In the WHO’s defence, a high PM2.5 concentration is perhaps usually a fine proxy for PM0.1: there’s no smoke without even finer smoke.

However on the tube, PM2.5 is not a good proxy for PM0.1. This might be one of the few environments where PM0.1 does not track PM2.5 concentration: as the source is mechanical, the chunks of track and wheel that enter the air are generally larger.

The immediate risk is that I and others are overblowing tube risk due to WHO targets rather than the facts of air pollution. On the flipside, there may be interventions to target and reduce PM2.5 that are completely overlooking PM0.1 and therefore not solving the real problem.

There may be other such situations where there’s a large amount of PM0.1 and not PM2.5, or vice versa.

This is a classic case of Goodhart’s law: when the measure (or in this case, proxy) becomes the target, it’s no longer a good target.
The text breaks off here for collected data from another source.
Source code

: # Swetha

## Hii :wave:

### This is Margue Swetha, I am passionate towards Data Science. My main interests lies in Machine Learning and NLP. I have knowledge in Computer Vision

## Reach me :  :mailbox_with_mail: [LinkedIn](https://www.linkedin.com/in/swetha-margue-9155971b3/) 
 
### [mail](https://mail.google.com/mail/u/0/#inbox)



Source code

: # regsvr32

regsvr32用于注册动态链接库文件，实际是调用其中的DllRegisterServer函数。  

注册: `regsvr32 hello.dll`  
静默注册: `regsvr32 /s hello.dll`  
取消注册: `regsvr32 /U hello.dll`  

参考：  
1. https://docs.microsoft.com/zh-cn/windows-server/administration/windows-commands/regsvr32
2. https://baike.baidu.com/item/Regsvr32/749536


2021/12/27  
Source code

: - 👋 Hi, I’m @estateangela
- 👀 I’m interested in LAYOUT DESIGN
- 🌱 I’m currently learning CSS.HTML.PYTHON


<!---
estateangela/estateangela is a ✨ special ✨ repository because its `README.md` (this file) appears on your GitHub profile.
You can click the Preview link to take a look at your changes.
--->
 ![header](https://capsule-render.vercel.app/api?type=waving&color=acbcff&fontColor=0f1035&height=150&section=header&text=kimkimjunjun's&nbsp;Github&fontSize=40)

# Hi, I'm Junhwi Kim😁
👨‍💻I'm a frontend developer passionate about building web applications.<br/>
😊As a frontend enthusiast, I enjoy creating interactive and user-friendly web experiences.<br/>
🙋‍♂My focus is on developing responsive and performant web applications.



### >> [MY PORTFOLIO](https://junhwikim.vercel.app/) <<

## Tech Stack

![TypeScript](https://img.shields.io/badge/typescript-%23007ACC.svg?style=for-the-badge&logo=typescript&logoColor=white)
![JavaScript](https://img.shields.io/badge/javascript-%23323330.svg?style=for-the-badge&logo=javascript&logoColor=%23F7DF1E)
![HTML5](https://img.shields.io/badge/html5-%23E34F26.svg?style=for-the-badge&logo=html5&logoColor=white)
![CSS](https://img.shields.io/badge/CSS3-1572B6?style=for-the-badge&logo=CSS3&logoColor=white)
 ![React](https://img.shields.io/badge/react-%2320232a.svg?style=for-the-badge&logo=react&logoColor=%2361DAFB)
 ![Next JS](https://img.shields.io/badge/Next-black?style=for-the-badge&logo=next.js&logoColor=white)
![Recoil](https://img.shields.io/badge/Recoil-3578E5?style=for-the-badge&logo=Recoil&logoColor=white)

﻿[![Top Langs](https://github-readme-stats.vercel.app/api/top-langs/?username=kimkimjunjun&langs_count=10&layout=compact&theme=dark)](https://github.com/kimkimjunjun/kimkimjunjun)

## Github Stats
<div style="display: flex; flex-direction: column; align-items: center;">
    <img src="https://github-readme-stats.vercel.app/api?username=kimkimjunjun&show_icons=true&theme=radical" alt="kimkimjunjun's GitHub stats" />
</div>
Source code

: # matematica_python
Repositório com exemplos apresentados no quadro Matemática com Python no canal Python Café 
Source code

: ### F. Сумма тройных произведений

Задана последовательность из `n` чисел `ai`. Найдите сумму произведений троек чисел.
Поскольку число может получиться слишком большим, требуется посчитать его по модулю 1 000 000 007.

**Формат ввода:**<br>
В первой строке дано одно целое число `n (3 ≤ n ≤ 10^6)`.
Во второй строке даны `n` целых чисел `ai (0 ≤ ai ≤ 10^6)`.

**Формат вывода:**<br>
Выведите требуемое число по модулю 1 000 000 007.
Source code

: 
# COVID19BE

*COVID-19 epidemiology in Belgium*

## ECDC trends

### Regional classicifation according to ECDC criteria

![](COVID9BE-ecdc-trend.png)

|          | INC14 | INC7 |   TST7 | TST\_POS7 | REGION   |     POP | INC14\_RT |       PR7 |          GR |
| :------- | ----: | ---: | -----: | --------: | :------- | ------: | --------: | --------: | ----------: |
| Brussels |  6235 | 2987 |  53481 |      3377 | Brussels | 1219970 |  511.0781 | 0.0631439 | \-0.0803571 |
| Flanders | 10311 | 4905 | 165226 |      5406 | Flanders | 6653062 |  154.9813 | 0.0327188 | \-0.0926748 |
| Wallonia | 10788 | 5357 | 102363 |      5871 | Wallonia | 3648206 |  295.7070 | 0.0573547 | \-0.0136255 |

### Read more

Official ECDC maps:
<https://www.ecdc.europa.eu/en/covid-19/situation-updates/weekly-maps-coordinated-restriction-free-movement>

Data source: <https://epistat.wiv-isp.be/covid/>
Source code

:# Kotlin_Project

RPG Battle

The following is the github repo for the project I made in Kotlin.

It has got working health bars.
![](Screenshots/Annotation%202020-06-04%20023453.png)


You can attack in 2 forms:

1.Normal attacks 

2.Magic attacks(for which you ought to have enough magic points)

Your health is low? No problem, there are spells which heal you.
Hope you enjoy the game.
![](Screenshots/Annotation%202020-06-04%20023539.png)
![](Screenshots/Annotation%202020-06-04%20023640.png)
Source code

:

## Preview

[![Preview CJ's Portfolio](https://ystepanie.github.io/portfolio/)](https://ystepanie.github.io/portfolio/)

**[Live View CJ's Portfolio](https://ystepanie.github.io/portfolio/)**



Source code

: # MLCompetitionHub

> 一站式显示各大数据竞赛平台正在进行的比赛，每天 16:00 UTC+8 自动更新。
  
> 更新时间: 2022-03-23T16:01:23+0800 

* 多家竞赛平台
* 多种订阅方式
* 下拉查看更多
We know the composition of PM on the LU, but not what it means

Modern studies acknowledge uncertainty about the mechanism by which PM2.5 causes damage, and usually don’t discuss composition of PM2.5. So are carbon-based particles worse than iron particles? We might assume so from toxicology, but I’m not aware of any proof that toxicity is what causes health impacts, over potentially mechanistic irritation causing inflamation.

If organic carbon causes more inflammation than iron-based particles, this would be good reason to dismiss concern about the tube. This is our current assumption, but it’s almost completely untested epidemiologically. That is, we haven’t measured the health impact of PM2.5 composition on a population level.

Conclusion

30 years into the debate about the impact of air quality on the tube, we still know far too little about air quality to be able to answer how concerned we should be about it.

This has huge implications for the field of air quality research in general. I feel we ought to do the following:

We ought to know more about the mechanism of harm caused by PM2.5, PM0.1, and their compositions. We could be commiting one of two major mistakes, at our current level of knowledge:

a) We are at risk of focusing on the wrong pollutant, by following the WHO’s guidelines. Reputable researchers were confident enough to be more concerned about PM0.1 in 2003, but very few studies have focused on PM0.1 over PM2.5 since then.

Is PM2.5 a reasonable proxy for PM0.1? Not on the tube, but perhaps for combusion-sourced PM.

Did we choose PM2.5 because there was more evidence for it being harmful? This is a vicious cycle – we are at risk of studying the wrong pollutant because we set a metric based on what we can be sure about, rather than what is worse in expectation. We must disambiguate which is worse, fast: PM0.1 or PM2.5. This is becoming more possible as measurement instruments get more sophisticated, but the lack of WHO attention on PM0.1 may reduce scientists’ appetite to work on it.

b) It’s possible we have wrongly, institutionally dismissed dismal air quality on the London Underground on outdated assumptions. Since 2003, we’ve both learned a lot more about the health impact of air pollution, and acknowledged more uncertainty about the mechanism of damage. As long as this uncertainty is well-guided and not a case of insitutional forgetting (see conclusion 2 above), then we ought to revisit the tube’s health impacts with modern knowledge.

Thankfully these uncertainties are known and have been recommended by the UK’s Committee on the Medical Effects of Air Pollutants. But given the limited data on the tube currently, there’s still a field to build around this question.